1.3 KiB
Unpaywall + pdftotext — Design
Two improvements to the paper CLI: try free open-access sources before piracy, and try simple PDF text extraction before heavy ML OCR.
Download Pipeline
Priority chain for fetching the PDF:
- Unpaywall (new) — hit
https://api.unpaywall.org/v2/{doi}?email={email}, checkbest_oa_location.url_for_pdf, download if present - LibGen (existing)
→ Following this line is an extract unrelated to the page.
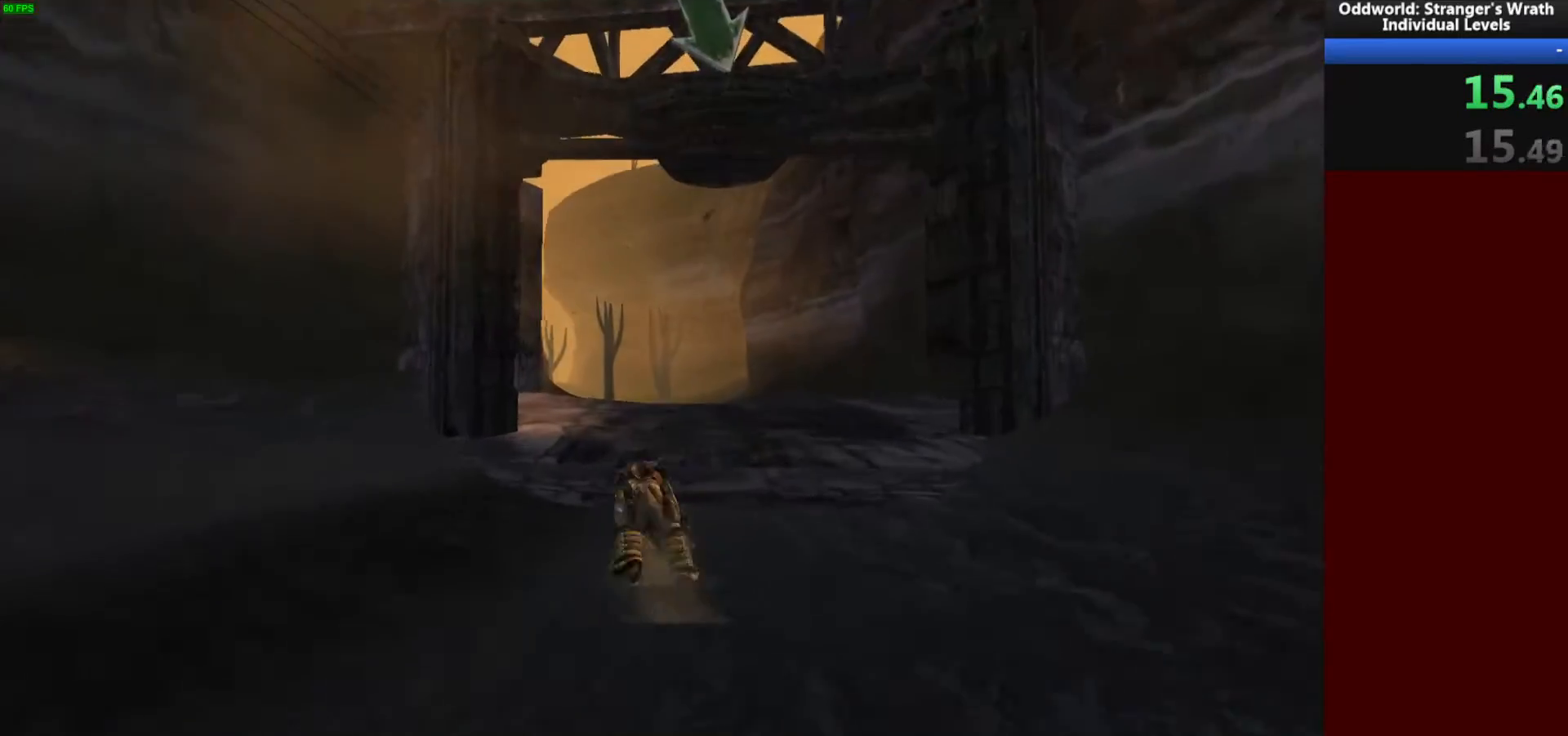
{"keys": ["w"], "mouse": [], "events": [[33, "a", "up"]]}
- Anna's Archive (existing)
Unpaywall requires an email address (no API key). Read from UNPAYWALL_EMAIL env var. If unset, skip silently — same pattern as ANNAS_ARCHIVE_KEY.
Conversion Pipeline
Priority chain for PDF-to-markdown:
- pdftotext (new) — shell out to
pdftotext -layout <pdf> -, check output quality - marker-pdf (existing) — heavy ML OCR fallback
Quality heuristic for pdftotext output
- Length > 500 characters
-
80% printable ASCII / common unicode (letters, digits, punctuation, whitespace)
If either check fails, or pdftotext isn't on PATH, fall back to marker.
Nix changes
Add poppler_utils to the flake for pdftotext. Include in both the dev shell and the wrapped binary PATH.
Dependencies
No new Rust crate dependencies — reqwest and serde_json already handle the Unpaywall API call. pdftotext is an external binary like marker_single.